Top of Data

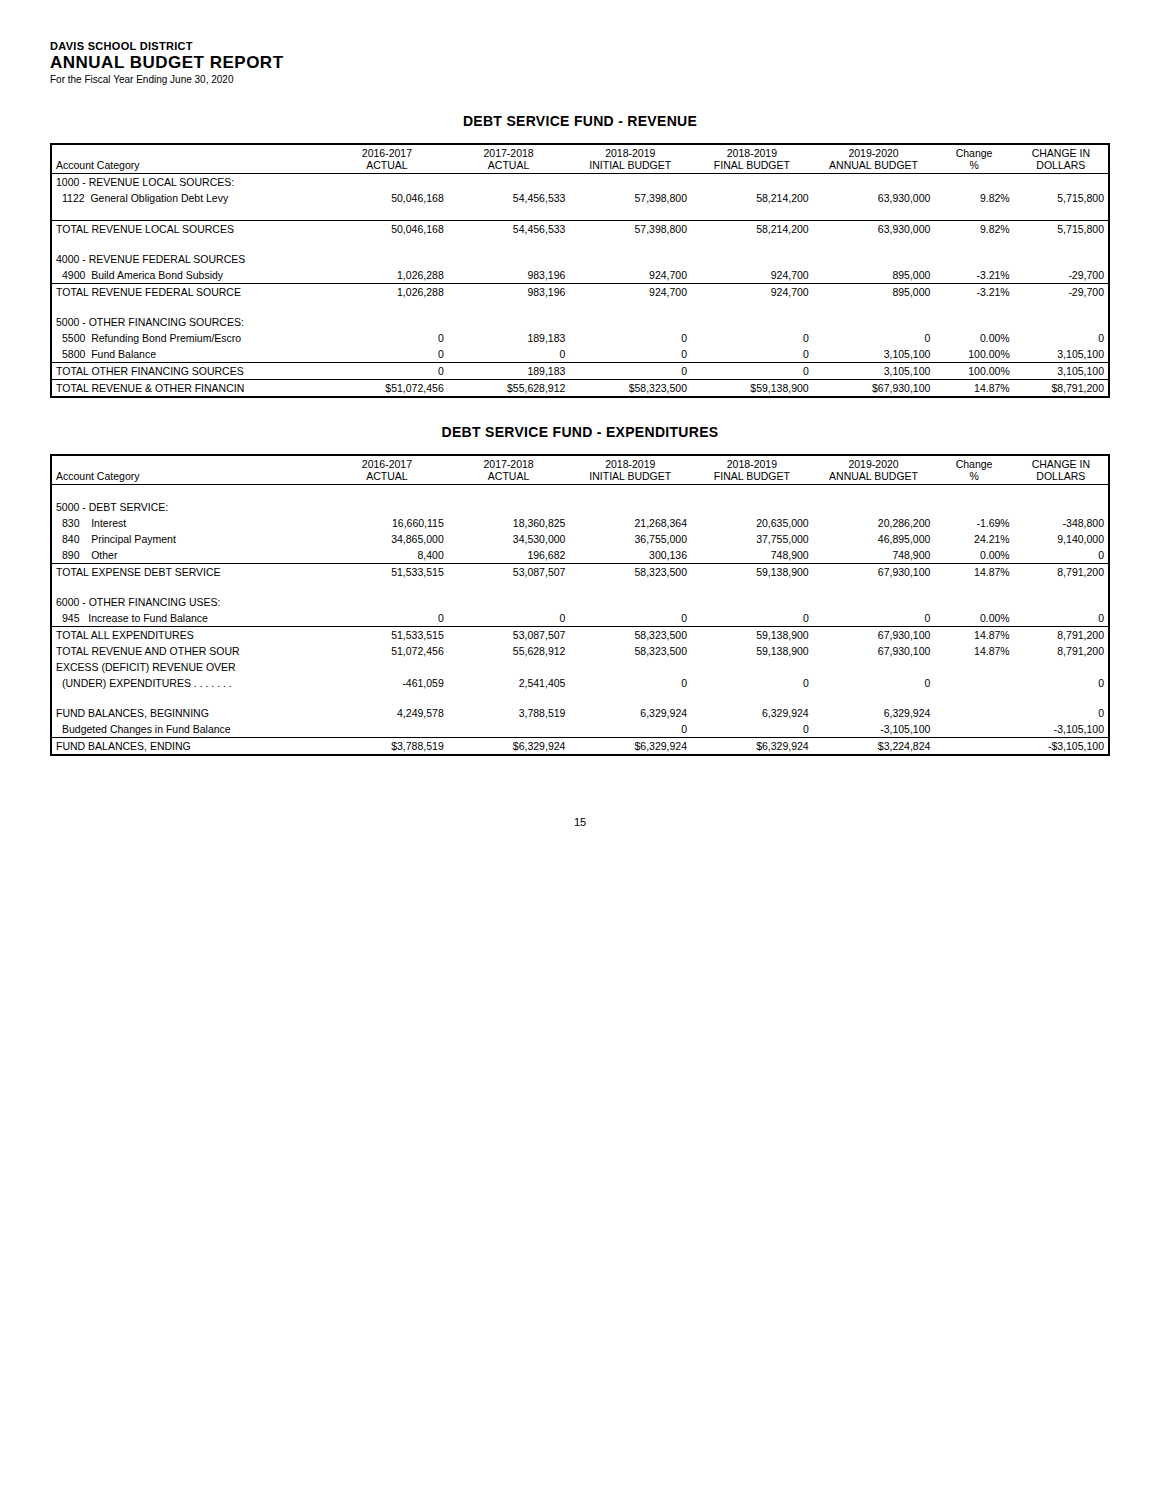DAVIS SCHOOL DISTRICT
ANNUAL BUDGET REPORT
For the Fiscal Year Ending June 30, 2020
DEBT SERVICE FUND - REVENUE
| | 2016-2017 | 2017-2018 | 2018-2019 | 2018-2019 | 2019-2020 | Change | CHANGE IN |
| --- | --- | --- | --- | --- | --- | --- | --- |
| Account Category | ACTUAL | ACTUAL | INITIAL BUDGET | FINAL BUDGET | ANNUAL BUDGET | % | DOLLARS |
| 1000 - REVENUE LOCAL SOURCES: | | | | | | | |
| 1122 General Obligation Debt Levy | 50,046,168 | 54,456,533 | 57,398,800 | 58,214,200 | 63,930,000 | 9.82% | 5,715,800 |
| TOTAL REVENUE LOCAL SOURCES | 50,046,168 | 54,456,533 | 57,398,800 | 58,214,200 | 63,930,000 | 9.82% | 5,715,800 |
| 4000 - REVENUE FEDERAL SOURCES | | | | | | | |
| 4900 Build America Bond Subsidy | 1,026,288 | 983,196 | 924,700 | 924,700 | 895,000 | -3.21% | -29,700 |
| TOTAL REVENUE FEDERAL SOURCE | 1,026,288 | 983,196 | 924,700 | 924,700 | 895,000 | -3.21% | -29,700 |
| 5000 - OTHER FINANCING SOURCES: | | | | | | | |
| 5500 Refunding Bond Premium/Escro | 0 | 189,183 | 0 | 0 | 0 | 0.00% | 0 |
| 5800 Fund Balance | 0 | 0 | 0 | 0 | 3,105,100 | 100.00% | 3,105,100 |
| TOTAL OTHER FINANCING SOURCES | 0 | 189,183 | 0 | 0 | 3,105,100 | 100.00% | 3,105,100 |
| TOTAL REVENUE & OTHER FINANCIN | $51,072,456 | $55,628,912 | $58,323,500 | $59,138,900 | $67,930,100 | 14.87% | $8,791,200 |
DEBT SERVICE FUND - EXPENDITURES
| | 2016-2017 | 2017-2018 | 2018-2019 | 2018-2019 | 2019-2020 | Change | CHANGE IN |
| --- | --- | --- | --- | --- | --- | --- | --- |
| Account Category | ACTUAL | ACTUAL | INITIAL BUDGET | FINAL BUDGET | ANNUAL BUDGET | % | DOLLARS |
| 5000 - DEBT SERVICE: | | | | | | | |
| 830 Interest | 16,660,115 | 18,360,825 | 21,268,364 | 20,635,000 | 20,286,200 | -1.69% | -348,800 |
| 840 Principal Payment | 34,865,000 | 34,530,000 | 36,755,000 | 37,755,000 | 46,895,000 | 24.21% | 9,140,000 |
| 890 Other | 8,400 | 196,682 | 300,136 | 748,900 | 748,900 | 0.00% | 0 |
| TOTAL EXPENSE DEBT SERVICE | 51,533,515 | 53,087,507 | 58,323,500 | 59,138,900 | 67,930,100 | 14.87% | 8,791,200 |
| 6000 - OTHER FINANCING USES: | | | | | | | |
| 945 Increase to Fund Balance | 0 | 0 | 0 | 0 | 0 | 0.00% | 0 |
| TOTAL ALL EXPENDITURES | 51,533,515 | 53,087,507 | 58,323,500 | 59,138,900 | 67,930,100 | 14.87% | 8,791,200 |
| TOTAL REVENUE AND OTHER SOUR | 51,072,456 | 55,628,912 | 58,323,500 | 59,138,900 | 67,930,100 | 14.87% | 8,791,200 |
| EXCESS (DEFICIT) REVENUE OVER | | | | | | | |
| (UNDER) EXPENDITURES . . . . . . . | -461,059 | 2,541,405 | 0 | 0 | 0 | | 0 |
| FUND BALANCES, BEGINNING | 4,249,578 | 3,788,519 | 6,329,924 | 6,329,924 | 6,329,924 | | 0 |
| Budgeted Changes in Fund Balance | | | 0 | 0 | -3,105,100 | | -3,105,100 |
| FUND BALANCES, ENDING | $3,788,519 | $6,329,924 | $6,329,924 | $6,329,924 | $3,224,824 | | -$3,105,100 |
15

Bottom of Data

:: Aim of the exercise ::
Lines to set down from above: the line with "6000 - OTHER", the line with "TOTAL ALL EXPENDITURES", and every line between, each exactly as written.

:: Finished task ::
| 6000 - OTHER FINANCING USES: | | | | | | | |
| 945 Increase to Fund Balance | 0 | 0 | 0 | 0 | 0 | 0.00% | 0 |
| TOTAL ALL EXPENDITURES | 51,533,515 | 53,087,507 | 58,323,500 | 59,138,900 | 67,930,100 | 14.87% | 8,791,200 |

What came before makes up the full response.